3.2. Character set

Viper uses the full ISO-10646 character set. By default, the characters are assumed to be encoded using UTF-8, a US-ASCII compatible encoding, and the standard representation of ISO-10646 for Linux.

Viper accepts the full range of code points recommended by ISO-10646 in identifiers. The specification is taken from the ISO C++ Standard, Appendix C.

Support for ISO-10646 and UTF-8 is incomplete. A table of characters supported in identifiers should be provided. Details of UCS-16 support should be provided. Details of encoding autodetection should be provided when it is implemented. Details of level 2 and 3 support should be provided (combining characters).

Generally, Viper simply processes strings 8 bit clean, which is enough for handling correct UTF-8 in most cases. There are several exceptions.
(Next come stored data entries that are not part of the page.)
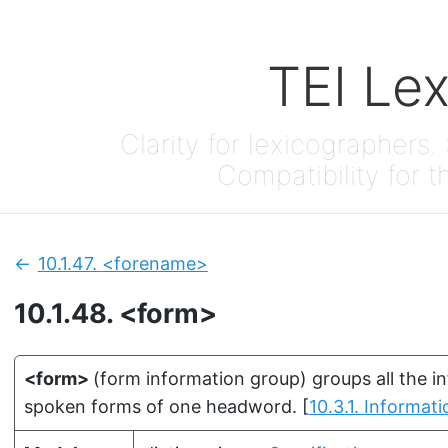
TEI Le
Clarity for lexicographers. 
Compatibility for t
10.1.47.
<forename>
Previous:
10.1.48.
<form>
<form>
(
form information group
)
groups all the i
spoken forms of one headword.
[
10.3.1. Informa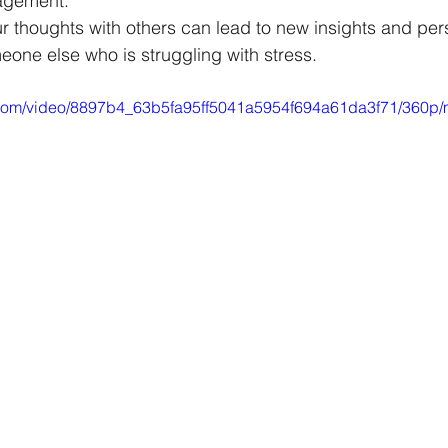
agement.
ur thoughts with others can lead to new insights and pers
one else who is struggling with stress.
ic.com/video/8897b4_63b5fa95ff5041a5954f694a61da3f71/360p/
Case mapping requires extra support with ISO-10646 and UTF-8. This is not yet implemented. It impacts the string and re modules in particular.

Lexing of identifiers requires additional regular expressions in the native lexer which have not yet been provided. The lexer is 8 bit clean, and can easily recognize UTF-8 encoded ISO-10646. The lexer does not user any character set specific escapes in it's regular expressions.

Similarly, recognition of the full set of spacing characters, and processing of leading whitespace, are not yet extended to ISO-10646/UTF-8.

Finally, support for \uXXXX and \UXXXXXXXX escapes in strings is implemented, however it is active in both viper and python modes.